Thursday, November 5, 2009

I Blog, Therefore I Am

On the one month anniversary of this blog, here is the explanation for its existence.

I started it a month ago. I have not mentioned it to anyone. I did reference it on my Facebook home page, replacing the "Book Recommendation of the Day." I don't actually use Facebook; I have a page, and I accept friend requests, but that is about it. There is no reason to assume that anyone would ever look at my Facebook page. I thought about simply starting the blog and not linking it to anything, but the I figured it might be interesting to see if anyone would find it through Facebook. Some people have found it; I have been averaging about 10 visits a day (with a low of 1 and a high of 49). I have no idea if that is one person visiting 10 times a day or ten people visiting every day or lots of people who have visited only once.

The spread of blogging has interested me. It is an oddly egocentric act to blog--not only is one posting one's thoughts in a public forum, but there is the implied assumption that somebody would actually want to read those thoughts. Why does anyone assume that others want to read their thoughts? Now obviously people do read blogs, so the egocentrism of blogging is not necessarily delusional. But, what prompts a person to decide that his thoughts are worth posting for the world to read? I don't think anyone has ever said to me, "You should really start a blog because I want to read what you think."
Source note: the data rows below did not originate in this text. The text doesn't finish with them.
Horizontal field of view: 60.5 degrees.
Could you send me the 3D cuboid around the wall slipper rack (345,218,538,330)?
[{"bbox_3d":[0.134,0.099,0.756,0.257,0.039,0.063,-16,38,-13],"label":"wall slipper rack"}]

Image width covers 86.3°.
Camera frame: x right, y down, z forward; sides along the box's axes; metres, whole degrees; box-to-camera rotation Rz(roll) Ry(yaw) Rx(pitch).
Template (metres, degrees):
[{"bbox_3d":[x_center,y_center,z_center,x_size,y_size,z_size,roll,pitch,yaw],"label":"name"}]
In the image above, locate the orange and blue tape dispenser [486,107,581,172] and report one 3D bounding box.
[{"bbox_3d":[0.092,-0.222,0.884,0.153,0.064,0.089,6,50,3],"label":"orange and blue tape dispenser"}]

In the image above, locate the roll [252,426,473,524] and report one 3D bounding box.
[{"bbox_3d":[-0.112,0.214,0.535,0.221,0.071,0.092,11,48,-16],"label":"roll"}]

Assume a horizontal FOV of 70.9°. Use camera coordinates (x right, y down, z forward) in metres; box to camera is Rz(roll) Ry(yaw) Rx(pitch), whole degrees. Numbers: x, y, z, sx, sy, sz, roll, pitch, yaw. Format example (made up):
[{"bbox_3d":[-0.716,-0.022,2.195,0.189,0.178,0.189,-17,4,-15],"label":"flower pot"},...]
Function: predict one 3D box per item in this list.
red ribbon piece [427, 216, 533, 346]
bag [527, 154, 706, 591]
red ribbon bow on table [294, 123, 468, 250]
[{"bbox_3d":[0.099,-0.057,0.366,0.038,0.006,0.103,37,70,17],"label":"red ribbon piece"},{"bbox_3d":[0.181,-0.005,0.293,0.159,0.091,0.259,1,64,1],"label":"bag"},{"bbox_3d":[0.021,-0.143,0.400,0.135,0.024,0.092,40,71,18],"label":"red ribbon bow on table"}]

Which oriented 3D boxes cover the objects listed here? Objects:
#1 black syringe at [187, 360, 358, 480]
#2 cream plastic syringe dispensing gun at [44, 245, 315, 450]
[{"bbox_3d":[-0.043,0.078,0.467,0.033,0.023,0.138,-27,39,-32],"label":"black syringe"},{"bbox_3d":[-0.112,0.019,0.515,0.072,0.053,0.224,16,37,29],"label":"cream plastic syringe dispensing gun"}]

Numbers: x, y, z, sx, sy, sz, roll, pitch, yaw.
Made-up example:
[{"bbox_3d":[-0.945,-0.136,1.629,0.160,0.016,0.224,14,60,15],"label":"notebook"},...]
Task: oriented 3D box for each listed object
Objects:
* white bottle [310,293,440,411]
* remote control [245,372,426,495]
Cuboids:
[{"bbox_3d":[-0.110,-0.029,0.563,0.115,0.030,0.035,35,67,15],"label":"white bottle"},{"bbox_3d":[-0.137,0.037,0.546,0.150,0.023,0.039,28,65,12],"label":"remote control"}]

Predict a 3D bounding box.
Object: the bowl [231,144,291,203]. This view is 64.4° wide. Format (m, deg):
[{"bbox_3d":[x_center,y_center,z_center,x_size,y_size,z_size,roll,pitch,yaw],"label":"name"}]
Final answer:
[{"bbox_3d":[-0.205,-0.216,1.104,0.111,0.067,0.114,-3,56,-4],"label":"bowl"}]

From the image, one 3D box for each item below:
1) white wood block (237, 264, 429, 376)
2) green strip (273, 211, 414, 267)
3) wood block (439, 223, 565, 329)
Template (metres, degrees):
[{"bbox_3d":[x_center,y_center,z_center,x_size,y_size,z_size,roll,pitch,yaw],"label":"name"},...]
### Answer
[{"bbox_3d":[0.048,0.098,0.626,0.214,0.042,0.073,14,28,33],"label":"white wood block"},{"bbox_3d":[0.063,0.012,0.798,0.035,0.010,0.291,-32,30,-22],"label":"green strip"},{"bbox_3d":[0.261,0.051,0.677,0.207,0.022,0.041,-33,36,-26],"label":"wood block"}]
In some ways a blog is simply an online diary. I have never kept a diary. In some ways a blog is a forum to talk to others. My whole job involves talking to others, so I hardly need a new forum to do that. Some blogs are forums to post behind-the-scenes information. I have no such information. Some blogs are devoted to gathering interesting tidbits from the world at large. I don't spend enough time browsing the web to have blog like that--in fact, my principal source of news is the Wall Street Journal from the day before (I get in in the mail and read it with breakfast the following morning--as a result, if something happens on a Tuesday, I learn about it on Thursday morning).

So, why did I start this blog? Honestly, I am not sure; I was mostly just curious what the experience would be like. When I was last in India, our family kept a blog so that people back home would know that we were still alive and all, but that blog ended as soon as we returned to the US. This time it seems very different.

So far, I have enjoyed it. I can grouse about life and write about the books I have read. The blog, in other words, is terribly self-indulgent. Then again, I didn't really expect anyone to read the thing. When I started it, I figured I would try it for a month and decide whether it was worth the bother. I think it is.

I do hope that if I ever mention the blog to anyone, I'll have enough shame to end the whole experiment. I don't mind talking to anyone who has stumbled upon this blog about it or the content therein, but I shudder at the idea of telling anyone about it who was blessed by not knowing about it. I really do hate the idea of anyone feeling some compulsion to actually read it--as long as it is the Reader's own fault for reading this blog, I don't feel terribly guilty for the lack of anything of universal interest in the content of these musings.

1 comment:

  1. Very fun:) I feel like I just read a bit of your Christmas letter a month early!